Challenge
In the forum thread about the Spark setup, which jar file did the commenter install to get it working on the EC2 instance?

Source document
━━━━━━━━
I was able to get it to work on the ec2 instance by installing http://central.maven.org/maven2/commons-httpclient/commons-httpclient/3.1/commons-httpclient-3.1.jar within ~/Agile_Data_Code_2/lib/ and add it at the end of this line: spark.jars /home/ubuntu/Agile_Data_Code_2/lib/mongo-hadoop-spark-2.0.2.jar,/home/ubuntu/Agile_Data_Code_2/lib/mongo-java-driver-3.4.2.jar,/home/ubuntu/Agile_Data_Code_2/lib/mongo-hadoop-2.0.2.jar,/home/ubuntu/Agile_Data_Code_2/lib/elasticsearch-spark-20_2.10-5.5.1.jar,/home/ubuntu/Agile_Data_Code_2/lib/snappy-java-1.1.2.6.jar,/home/ubuntu/Agile_Data_Code_2/lib/lzo-hadoop-1.0.5.jar

within the /home/vagrant/spark/conf/spark-defaults.conf

rjurney commented 6 years ago

@markucsb @pdawczak Sorry for the problems. The Vagrant image is deprecated, I can't manage to support two environments and trying to do so was a mistake. Use the EC2 scripts, and I will fix any issues you find there. The EC2 instance I use is less expensive than the book if you stop them when you aren't using it. Please bare with me!
━━━━━━━━
Listed entries

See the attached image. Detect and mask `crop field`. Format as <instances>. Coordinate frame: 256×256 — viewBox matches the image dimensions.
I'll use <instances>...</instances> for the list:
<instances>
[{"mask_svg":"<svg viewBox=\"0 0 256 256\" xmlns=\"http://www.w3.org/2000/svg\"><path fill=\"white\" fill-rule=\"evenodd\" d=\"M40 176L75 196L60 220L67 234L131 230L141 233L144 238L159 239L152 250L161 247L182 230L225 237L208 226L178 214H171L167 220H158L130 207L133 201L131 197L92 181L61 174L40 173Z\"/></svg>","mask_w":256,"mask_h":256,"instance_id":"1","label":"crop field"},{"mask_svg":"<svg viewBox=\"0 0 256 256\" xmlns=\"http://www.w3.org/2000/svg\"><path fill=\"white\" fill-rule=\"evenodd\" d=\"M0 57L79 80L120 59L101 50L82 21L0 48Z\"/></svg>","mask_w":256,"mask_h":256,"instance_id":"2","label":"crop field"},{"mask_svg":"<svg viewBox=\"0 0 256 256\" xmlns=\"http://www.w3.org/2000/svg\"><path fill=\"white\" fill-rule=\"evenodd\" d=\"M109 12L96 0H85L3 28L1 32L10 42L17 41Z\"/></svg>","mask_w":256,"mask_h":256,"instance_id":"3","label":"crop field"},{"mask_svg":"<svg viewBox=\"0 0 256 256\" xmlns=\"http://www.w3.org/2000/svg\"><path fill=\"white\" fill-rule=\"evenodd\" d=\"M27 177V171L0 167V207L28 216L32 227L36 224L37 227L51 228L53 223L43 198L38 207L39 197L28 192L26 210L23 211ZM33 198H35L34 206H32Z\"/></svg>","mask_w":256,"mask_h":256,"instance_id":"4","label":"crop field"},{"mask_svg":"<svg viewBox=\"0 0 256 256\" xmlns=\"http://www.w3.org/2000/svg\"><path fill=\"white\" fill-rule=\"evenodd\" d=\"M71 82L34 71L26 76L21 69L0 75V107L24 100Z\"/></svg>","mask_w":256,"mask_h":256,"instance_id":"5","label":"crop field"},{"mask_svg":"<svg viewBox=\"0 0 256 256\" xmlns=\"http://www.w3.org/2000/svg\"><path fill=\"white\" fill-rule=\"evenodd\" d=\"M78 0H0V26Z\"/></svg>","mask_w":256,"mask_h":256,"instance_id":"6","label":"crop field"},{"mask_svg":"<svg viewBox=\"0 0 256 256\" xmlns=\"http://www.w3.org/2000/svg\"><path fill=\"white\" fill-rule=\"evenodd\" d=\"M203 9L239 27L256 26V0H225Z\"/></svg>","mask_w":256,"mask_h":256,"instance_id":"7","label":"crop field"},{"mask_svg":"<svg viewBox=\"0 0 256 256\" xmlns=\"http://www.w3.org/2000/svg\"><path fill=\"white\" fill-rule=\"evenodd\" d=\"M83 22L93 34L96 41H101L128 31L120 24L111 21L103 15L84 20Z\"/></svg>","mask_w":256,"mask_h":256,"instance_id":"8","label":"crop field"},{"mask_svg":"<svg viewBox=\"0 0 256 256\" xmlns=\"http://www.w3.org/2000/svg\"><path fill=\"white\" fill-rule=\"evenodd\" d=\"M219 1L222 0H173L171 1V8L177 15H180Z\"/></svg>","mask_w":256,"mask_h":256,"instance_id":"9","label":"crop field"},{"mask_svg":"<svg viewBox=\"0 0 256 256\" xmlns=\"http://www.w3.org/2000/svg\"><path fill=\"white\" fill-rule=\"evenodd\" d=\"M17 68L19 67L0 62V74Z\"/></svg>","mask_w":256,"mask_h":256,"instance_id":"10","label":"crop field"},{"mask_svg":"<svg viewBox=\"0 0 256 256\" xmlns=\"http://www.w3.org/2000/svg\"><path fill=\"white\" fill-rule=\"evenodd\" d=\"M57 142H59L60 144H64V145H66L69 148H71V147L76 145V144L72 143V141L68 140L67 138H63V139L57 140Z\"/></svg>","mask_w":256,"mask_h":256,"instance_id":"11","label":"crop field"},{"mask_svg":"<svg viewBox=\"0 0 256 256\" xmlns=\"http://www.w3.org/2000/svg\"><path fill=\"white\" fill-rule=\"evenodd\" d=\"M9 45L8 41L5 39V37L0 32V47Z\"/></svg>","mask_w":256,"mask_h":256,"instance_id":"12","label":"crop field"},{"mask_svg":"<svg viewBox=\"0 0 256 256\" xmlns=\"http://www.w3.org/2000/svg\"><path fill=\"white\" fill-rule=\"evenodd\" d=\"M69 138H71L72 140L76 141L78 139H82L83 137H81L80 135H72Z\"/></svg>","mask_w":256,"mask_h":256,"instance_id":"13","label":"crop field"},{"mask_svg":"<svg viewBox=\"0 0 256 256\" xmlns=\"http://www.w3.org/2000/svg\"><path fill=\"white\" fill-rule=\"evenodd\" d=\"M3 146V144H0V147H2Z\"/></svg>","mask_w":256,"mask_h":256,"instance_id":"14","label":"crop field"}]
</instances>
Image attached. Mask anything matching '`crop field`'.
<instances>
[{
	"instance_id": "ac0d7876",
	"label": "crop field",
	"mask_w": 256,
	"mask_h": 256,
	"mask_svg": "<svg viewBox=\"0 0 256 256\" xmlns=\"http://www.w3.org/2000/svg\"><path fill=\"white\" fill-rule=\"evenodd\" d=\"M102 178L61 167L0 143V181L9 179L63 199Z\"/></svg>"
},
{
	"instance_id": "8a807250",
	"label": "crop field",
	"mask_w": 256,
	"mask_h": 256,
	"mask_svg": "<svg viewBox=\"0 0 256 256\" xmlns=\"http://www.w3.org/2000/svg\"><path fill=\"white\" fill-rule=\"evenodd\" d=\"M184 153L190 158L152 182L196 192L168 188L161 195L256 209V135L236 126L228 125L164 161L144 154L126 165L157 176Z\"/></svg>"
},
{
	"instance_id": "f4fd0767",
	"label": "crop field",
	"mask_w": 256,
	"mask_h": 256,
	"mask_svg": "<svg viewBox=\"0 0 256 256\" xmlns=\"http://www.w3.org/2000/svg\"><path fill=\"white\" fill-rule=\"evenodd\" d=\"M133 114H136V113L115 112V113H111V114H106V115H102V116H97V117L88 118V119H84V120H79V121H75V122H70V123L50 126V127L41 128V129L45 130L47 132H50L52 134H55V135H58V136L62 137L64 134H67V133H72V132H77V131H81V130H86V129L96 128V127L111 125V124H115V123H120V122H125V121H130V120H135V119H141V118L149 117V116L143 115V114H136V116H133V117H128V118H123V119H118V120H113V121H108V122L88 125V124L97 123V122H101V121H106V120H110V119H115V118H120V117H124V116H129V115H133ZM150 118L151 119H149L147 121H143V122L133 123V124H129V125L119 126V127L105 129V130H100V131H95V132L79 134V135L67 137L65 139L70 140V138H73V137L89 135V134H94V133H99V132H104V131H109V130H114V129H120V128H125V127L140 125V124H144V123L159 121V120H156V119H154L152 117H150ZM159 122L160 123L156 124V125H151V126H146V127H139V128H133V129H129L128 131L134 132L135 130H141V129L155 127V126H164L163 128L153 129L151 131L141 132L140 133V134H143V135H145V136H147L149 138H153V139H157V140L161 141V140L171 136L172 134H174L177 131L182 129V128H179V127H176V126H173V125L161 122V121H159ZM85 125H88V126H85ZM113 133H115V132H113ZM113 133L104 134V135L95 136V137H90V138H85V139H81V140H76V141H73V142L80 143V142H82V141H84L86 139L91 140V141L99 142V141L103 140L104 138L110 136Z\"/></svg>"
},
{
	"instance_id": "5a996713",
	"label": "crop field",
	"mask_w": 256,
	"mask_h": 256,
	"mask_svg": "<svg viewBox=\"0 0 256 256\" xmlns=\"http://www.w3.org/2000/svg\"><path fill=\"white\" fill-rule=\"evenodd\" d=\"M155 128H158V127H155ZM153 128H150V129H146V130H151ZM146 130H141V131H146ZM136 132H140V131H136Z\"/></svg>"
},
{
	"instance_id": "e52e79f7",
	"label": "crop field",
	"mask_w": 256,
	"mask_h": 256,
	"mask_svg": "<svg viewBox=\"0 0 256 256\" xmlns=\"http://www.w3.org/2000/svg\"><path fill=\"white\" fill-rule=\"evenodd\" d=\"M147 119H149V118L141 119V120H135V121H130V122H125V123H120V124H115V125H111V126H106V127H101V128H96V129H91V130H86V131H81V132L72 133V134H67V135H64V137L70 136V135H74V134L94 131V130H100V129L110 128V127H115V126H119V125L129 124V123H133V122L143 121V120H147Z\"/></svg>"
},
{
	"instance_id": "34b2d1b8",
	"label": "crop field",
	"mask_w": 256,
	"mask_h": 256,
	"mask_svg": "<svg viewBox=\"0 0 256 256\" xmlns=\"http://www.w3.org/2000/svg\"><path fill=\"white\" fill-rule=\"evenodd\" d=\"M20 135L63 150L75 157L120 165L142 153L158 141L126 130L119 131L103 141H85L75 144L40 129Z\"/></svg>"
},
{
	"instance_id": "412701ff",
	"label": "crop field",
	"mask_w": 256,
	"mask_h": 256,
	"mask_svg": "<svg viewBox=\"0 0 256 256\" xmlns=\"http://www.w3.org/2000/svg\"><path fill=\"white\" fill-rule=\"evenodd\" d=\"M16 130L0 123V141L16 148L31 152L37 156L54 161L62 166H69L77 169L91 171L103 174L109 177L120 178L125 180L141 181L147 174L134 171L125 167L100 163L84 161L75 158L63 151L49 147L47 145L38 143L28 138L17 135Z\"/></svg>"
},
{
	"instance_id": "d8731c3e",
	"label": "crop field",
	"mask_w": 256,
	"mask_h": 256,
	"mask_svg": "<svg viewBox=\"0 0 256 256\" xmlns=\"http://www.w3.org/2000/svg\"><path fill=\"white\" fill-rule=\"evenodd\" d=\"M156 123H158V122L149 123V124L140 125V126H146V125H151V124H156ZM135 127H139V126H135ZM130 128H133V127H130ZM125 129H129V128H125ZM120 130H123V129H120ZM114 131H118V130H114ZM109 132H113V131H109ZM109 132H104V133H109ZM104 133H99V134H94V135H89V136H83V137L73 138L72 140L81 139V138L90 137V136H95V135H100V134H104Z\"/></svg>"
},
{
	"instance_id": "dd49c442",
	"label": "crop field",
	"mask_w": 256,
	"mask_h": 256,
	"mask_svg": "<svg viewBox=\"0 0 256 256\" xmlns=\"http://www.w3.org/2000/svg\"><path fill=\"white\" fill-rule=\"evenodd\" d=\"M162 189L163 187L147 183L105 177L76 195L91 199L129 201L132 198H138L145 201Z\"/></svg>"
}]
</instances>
━━━━━━━━
Response for this exercise
commons-httpclient-3.1.jar